DOCUMENT SEGMENT:
-------

This is a weird tip I think I could only share with the hacker news crowd. Once I learned about gut bacteria I started thinking of my cravings as something external to me. Like instead of saying "I'm hungry and I'm in the mood for something sweet" I would realize "the hormone ghrelin is sending hunger signals to my brain and the gut bacteria in my body is asking for something that's not actually in my best interest." Being able to emotionally distance myself from my feelings let me make decisions that I knew were better for me.
Just remember that it gets easier, I think a lot of people struggling with addiction to unhealthy food try to resist temptation for a day and go through hell. They think "I can't live the rest of my life like this," but the thing they never make it far enough to learn is that it doesn't feel this hard all the time. Every night I go to bed resisting a sugar loaded soft drink I wake up stronger, and the sabotaging gut bacteria is one battle weaker than the healthy gut bacteria.
I've lately been doing the form of intermittent fasting known as early time-restricted feeding. Basically, I start eating at breakfast and stop eating after lunch. I worked up to it over a few months, starting out just tracking when I already didn't eat and then slowly expanding the window.
A big surprise for me was that both my feelings of hunger and my relationship to those feelings changed. As that process happened, I used my "reverse engineering" brain to think about why hunger exists and what mechanisms genes would build to maximize success of nomadic omnivores for whom food is erratically but non-randomly available.
It's all just unverified hypothesizing, of course. But it was really helpful to me to think, "Ah, this feeling isn't really hunger in the sense of 'body needs food now', but more 'genes asking if food happens to be available to stock up'." After all, it's bad body design to have it wander around at all hours looking for food when it isn't available.

-------

LISTED RECORDS:
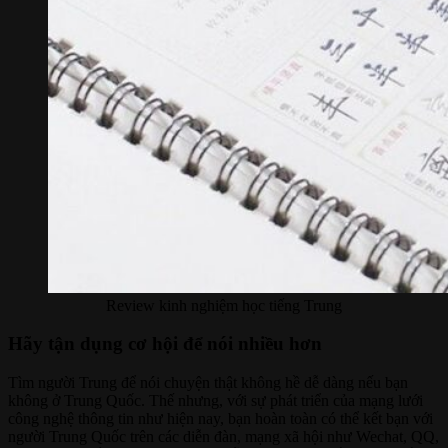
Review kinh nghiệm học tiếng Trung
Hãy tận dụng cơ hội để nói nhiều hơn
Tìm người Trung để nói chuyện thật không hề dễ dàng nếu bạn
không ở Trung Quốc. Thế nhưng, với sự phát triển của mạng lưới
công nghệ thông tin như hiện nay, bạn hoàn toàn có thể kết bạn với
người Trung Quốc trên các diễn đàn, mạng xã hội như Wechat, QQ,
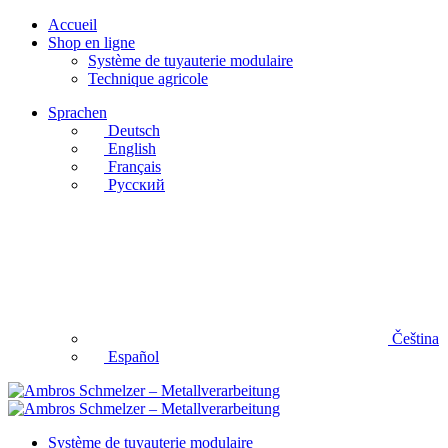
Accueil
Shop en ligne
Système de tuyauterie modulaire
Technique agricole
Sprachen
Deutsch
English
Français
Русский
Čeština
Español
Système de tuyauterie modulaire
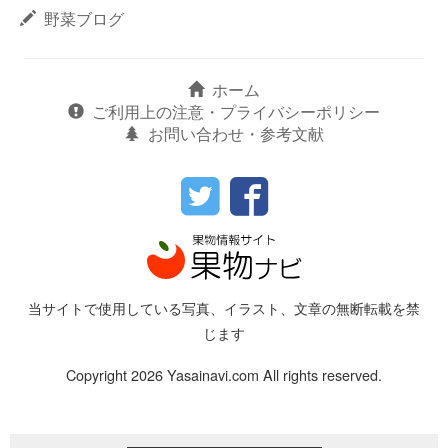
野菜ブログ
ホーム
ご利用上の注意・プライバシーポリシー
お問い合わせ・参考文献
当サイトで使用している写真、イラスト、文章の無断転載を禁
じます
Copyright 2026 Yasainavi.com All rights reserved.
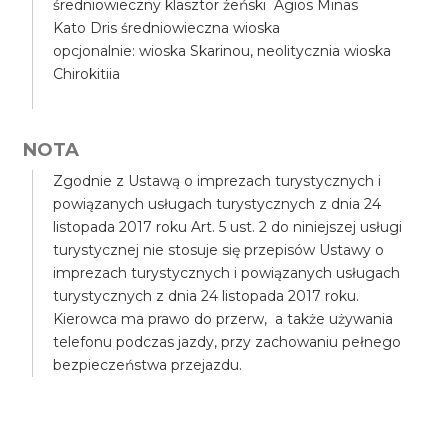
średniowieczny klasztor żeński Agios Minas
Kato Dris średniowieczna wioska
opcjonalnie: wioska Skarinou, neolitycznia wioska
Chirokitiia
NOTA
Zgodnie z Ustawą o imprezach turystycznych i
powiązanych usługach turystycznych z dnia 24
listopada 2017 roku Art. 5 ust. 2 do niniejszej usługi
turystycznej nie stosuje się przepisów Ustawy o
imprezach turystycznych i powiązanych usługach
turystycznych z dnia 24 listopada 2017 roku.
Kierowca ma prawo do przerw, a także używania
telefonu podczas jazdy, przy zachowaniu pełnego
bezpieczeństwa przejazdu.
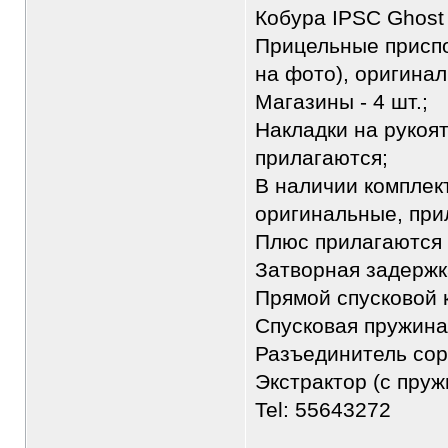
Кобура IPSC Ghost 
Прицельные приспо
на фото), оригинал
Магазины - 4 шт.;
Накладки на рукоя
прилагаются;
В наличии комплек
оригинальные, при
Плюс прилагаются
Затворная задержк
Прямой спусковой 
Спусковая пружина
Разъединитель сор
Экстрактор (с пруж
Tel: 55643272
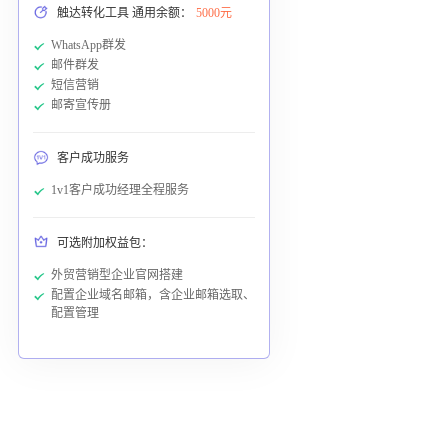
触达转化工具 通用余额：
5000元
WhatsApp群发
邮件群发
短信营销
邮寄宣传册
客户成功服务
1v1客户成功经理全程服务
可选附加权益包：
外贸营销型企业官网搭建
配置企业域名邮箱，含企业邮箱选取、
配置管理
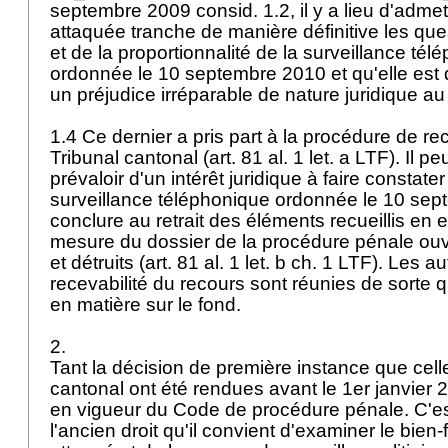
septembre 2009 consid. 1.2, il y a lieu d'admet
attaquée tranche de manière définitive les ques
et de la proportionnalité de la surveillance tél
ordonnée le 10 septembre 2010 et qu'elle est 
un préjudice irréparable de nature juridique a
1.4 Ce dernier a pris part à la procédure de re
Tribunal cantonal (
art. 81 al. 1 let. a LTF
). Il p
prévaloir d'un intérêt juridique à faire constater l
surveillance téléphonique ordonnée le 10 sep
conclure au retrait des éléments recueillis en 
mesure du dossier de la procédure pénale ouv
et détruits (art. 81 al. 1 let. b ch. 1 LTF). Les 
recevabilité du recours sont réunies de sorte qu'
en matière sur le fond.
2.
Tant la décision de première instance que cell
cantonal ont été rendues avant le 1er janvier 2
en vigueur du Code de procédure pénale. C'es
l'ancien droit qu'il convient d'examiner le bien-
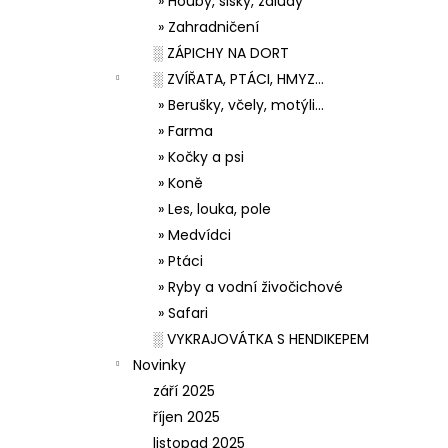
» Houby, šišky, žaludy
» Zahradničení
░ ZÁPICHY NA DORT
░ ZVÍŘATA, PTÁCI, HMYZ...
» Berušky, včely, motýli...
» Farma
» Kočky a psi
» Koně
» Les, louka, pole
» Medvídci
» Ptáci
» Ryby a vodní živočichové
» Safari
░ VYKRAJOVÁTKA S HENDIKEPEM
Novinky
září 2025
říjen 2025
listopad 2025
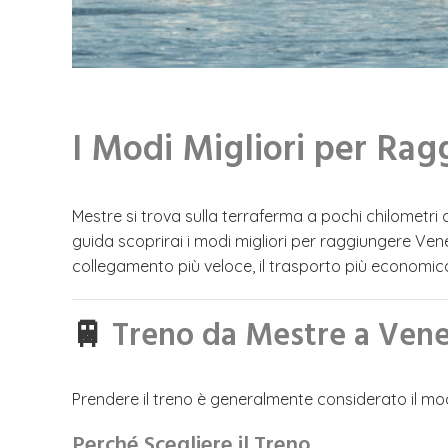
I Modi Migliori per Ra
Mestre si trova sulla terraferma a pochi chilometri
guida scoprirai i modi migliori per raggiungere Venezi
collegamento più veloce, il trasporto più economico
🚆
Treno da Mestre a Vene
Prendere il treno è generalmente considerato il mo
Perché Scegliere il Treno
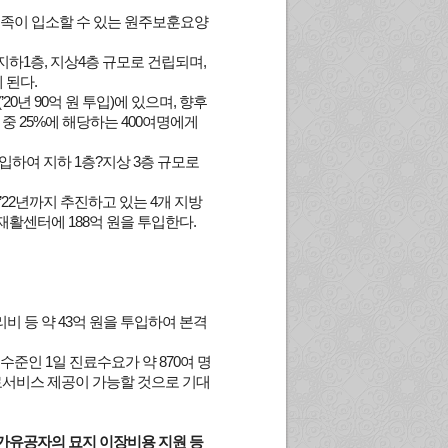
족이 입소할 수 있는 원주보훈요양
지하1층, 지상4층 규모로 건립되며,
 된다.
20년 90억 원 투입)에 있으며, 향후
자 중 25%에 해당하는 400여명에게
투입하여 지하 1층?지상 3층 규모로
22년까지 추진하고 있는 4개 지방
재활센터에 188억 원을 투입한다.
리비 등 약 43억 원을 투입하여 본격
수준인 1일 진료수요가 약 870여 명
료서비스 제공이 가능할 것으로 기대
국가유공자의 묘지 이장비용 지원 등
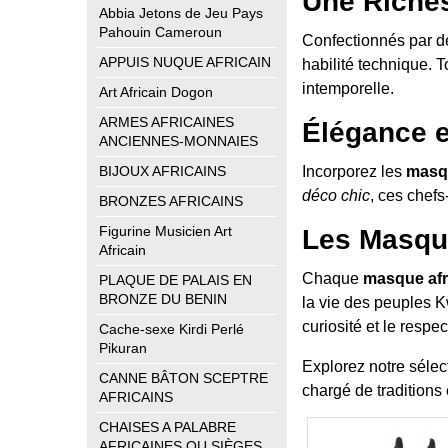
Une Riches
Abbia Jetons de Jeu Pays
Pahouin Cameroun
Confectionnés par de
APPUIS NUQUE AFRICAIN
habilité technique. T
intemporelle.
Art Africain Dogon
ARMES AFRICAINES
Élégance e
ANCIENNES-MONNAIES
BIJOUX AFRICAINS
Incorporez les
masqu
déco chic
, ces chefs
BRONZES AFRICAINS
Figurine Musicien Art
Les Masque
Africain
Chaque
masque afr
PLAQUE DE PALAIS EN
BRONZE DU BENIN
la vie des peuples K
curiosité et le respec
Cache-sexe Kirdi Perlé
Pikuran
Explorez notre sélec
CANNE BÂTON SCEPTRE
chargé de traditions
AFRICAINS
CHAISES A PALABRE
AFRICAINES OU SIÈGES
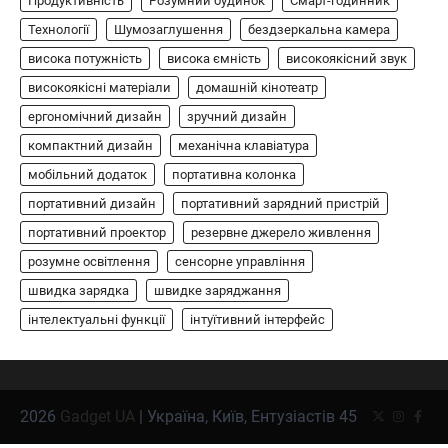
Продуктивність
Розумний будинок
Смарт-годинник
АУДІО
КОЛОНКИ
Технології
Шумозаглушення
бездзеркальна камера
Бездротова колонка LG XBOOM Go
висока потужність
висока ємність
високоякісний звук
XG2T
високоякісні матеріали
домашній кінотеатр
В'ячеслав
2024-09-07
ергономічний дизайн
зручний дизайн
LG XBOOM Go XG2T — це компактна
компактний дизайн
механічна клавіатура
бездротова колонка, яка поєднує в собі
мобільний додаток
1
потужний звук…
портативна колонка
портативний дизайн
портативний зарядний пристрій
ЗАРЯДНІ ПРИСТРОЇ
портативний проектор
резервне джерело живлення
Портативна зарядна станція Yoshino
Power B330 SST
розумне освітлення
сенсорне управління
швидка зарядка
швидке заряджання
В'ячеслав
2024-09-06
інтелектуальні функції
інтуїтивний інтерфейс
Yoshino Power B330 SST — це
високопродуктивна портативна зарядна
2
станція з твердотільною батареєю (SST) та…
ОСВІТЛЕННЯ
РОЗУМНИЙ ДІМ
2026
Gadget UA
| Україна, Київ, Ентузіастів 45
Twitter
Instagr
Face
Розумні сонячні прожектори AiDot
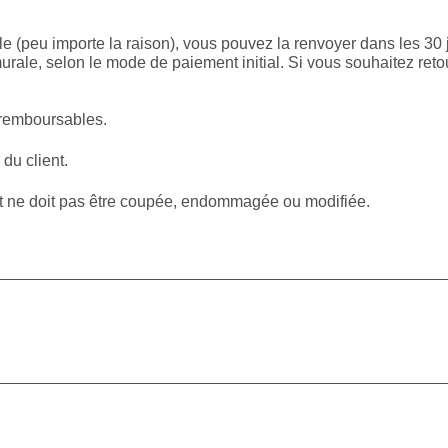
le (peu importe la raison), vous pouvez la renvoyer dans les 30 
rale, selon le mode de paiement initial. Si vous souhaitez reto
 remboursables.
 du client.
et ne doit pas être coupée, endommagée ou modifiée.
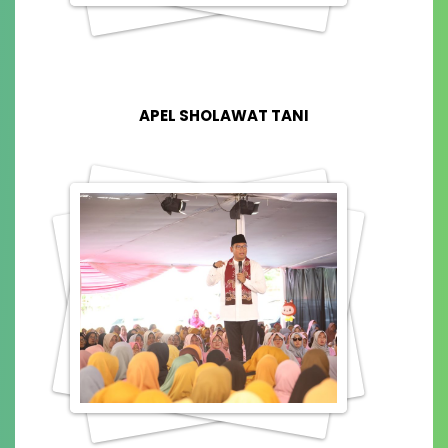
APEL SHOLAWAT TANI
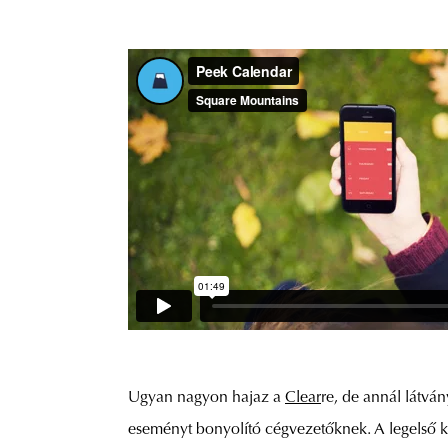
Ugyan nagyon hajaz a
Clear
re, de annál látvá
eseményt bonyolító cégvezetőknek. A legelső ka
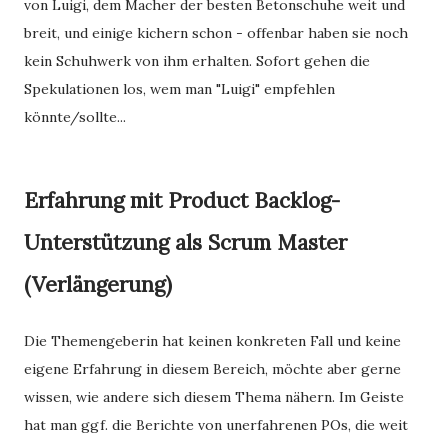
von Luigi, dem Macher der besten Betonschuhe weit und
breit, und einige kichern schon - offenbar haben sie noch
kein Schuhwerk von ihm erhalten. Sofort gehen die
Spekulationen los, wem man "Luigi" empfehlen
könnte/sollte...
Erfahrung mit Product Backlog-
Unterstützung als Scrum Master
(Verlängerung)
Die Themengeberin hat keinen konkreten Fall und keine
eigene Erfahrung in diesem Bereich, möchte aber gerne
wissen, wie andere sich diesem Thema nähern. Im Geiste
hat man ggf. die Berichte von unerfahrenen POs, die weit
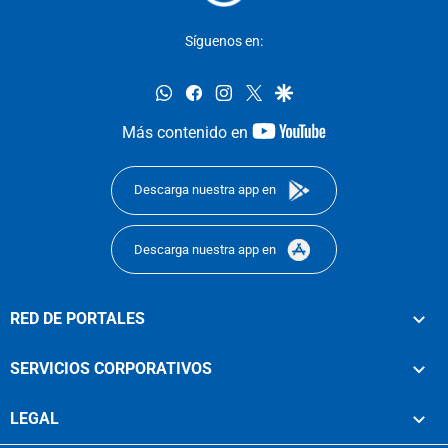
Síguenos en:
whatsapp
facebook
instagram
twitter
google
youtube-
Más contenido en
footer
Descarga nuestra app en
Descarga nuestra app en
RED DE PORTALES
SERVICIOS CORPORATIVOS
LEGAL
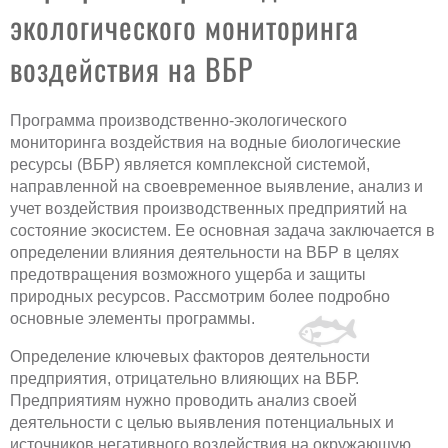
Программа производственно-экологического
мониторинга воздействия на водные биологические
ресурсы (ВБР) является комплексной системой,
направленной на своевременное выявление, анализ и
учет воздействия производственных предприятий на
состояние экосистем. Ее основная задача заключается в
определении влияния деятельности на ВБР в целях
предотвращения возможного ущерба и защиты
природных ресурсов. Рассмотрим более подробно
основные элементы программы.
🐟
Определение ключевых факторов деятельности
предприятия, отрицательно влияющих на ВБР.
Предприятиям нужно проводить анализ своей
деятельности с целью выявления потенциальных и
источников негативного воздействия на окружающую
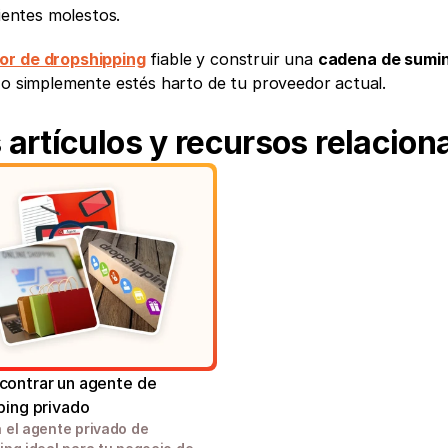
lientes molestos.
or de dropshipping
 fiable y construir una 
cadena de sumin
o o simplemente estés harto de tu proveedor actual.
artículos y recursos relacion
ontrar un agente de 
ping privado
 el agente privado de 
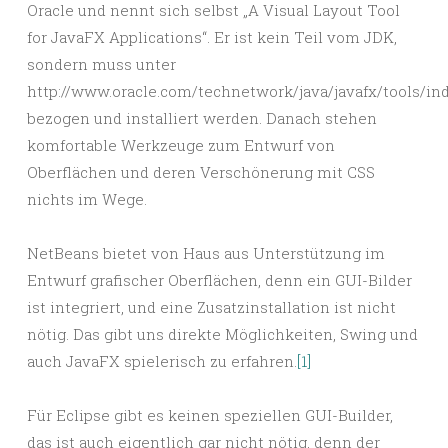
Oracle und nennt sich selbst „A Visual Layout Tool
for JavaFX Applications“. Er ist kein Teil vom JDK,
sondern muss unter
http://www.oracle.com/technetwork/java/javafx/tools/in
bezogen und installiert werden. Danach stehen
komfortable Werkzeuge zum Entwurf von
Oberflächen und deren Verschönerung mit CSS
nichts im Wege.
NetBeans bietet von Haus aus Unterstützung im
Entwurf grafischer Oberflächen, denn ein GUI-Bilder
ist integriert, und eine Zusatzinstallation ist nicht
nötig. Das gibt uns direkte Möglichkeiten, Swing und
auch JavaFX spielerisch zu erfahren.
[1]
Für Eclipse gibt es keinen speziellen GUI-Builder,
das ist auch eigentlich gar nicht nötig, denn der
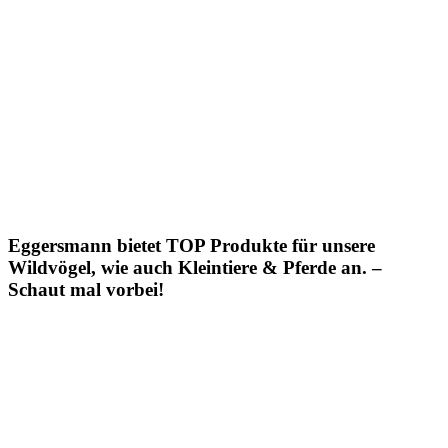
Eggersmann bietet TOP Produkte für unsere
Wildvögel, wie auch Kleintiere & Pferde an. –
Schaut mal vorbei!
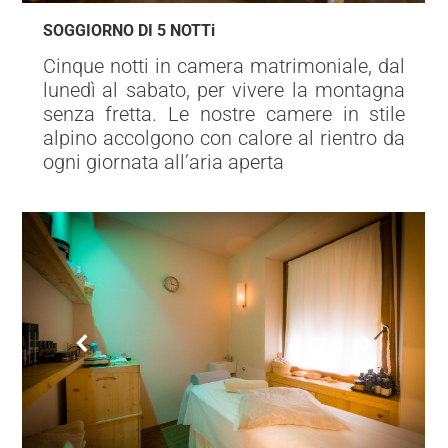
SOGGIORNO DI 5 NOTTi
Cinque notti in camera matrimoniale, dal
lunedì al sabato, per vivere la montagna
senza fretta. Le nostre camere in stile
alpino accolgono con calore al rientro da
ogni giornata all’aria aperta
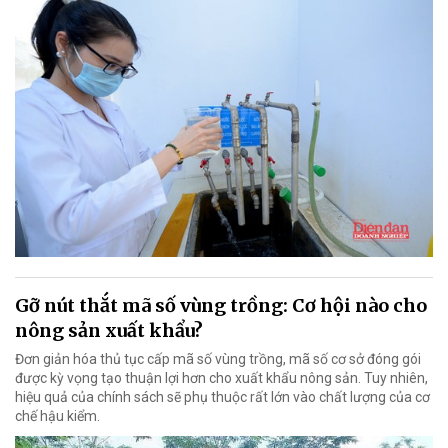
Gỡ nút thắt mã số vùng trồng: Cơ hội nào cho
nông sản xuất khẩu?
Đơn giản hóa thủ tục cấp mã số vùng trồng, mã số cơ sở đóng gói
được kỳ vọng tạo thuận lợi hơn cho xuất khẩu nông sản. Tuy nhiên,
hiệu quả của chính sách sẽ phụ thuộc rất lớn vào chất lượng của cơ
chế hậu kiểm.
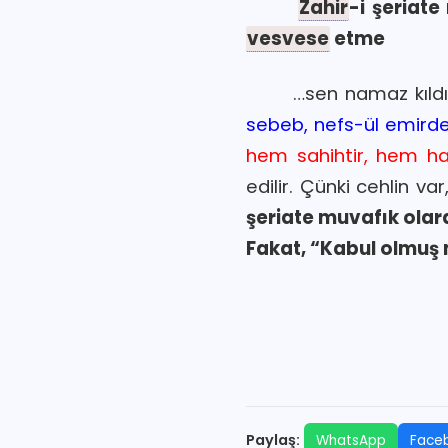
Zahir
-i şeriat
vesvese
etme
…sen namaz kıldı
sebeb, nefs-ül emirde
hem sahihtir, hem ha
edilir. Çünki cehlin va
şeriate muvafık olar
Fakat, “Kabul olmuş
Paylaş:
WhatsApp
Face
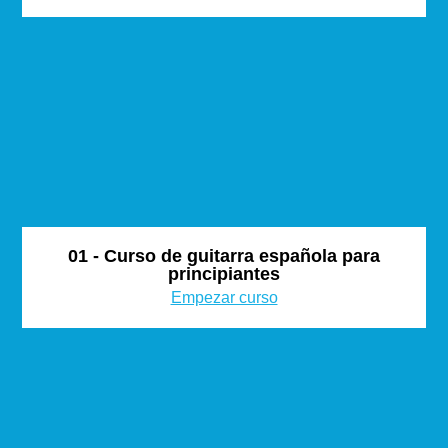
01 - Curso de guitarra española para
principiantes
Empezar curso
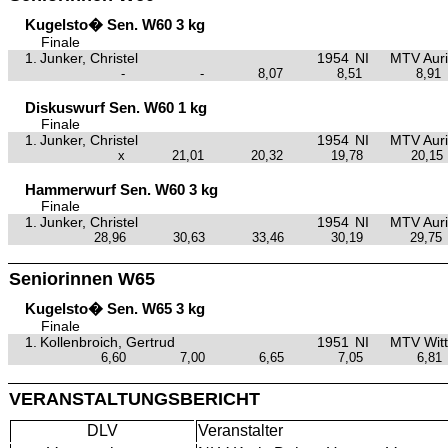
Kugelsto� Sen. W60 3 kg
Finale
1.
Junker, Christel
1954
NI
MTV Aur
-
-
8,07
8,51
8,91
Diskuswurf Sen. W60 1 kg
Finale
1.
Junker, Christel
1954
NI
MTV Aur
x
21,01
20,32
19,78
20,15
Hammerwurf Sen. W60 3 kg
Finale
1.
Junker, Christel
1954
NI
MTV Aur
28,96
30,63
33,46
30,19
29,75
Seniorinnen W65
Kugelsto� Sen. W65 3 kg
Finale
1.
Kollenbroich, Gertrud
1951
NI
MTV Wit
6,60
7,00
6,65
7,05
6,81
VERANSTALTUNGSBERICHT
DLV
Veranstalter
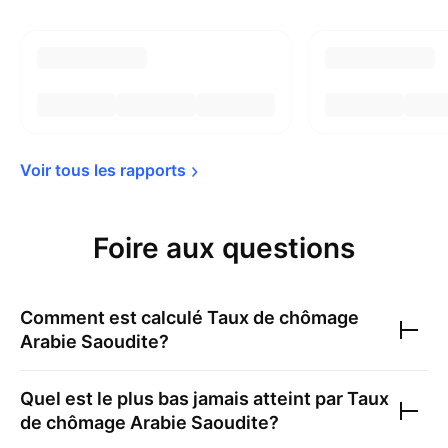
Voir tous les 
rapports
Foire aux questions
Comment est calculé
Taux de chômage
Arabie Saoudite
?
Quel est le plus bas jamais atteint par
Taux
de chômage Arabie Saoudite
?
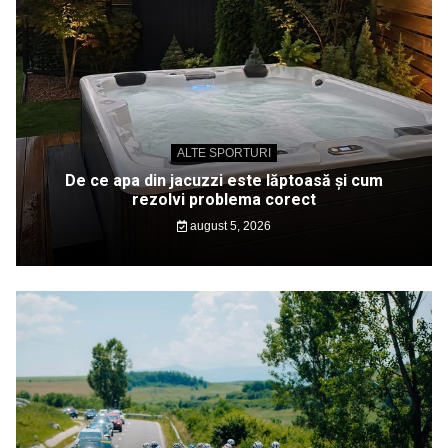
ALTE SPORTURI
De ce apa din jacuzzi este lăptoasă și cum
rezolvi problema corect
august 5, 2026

-------

EXERCISE 1: In the text on food cravings, what form of intermittent fasting has the writer lately been doing?
EXERCISE 2: Please carry on the text on food cravings from its last sentence.
You can leave the records aside; they play no part here.

YOUR RESPONSE 1: Early time-restricted feeding.

YOUR RESPONSE 2:
Having that mental distance from the sensations made it much easier to just ignore them for a while to see if they subside. And they have! To my surprise I experience less discomfort from hunger when eating 6 hours a day than I did eating whenever.
This is a great point. I think my gut bacteria was something I really under estimated.
For a couple months between Nov-Jan I would constantly have cravings for ice cream and other sweets. Being in NYC I can easily order snacks now and they will be delivered within 15 mins. I just hit a point where I ate a whole box of mini cones and just thought about it and didn't really know why I was eating them. So I just started to think about it before I would eat and try to stay present at night because the cravings happen and its just paying attention to them and not acting.
I started on a meal plan and this really helped keep me focused on my diet. Since I've been doing that my cravings for sweets and ice cream are almost gone. Its takes a lot of time, and real work, but by staying present it has helped me think, is this good for me and do I really need to eat this?
Also for a weird weight loss, look up: Spirulina and Chorella algae supplements. Algae has so many nutrients and health benefits
Yes, great points. I'm the same way with sweets. The more often I have it, the more often I want it. A few mechanisms for that have occurred to me. But one of them is gut bacteria that live off sugars and have some way to make me feel bad when I'm not feeding them enough.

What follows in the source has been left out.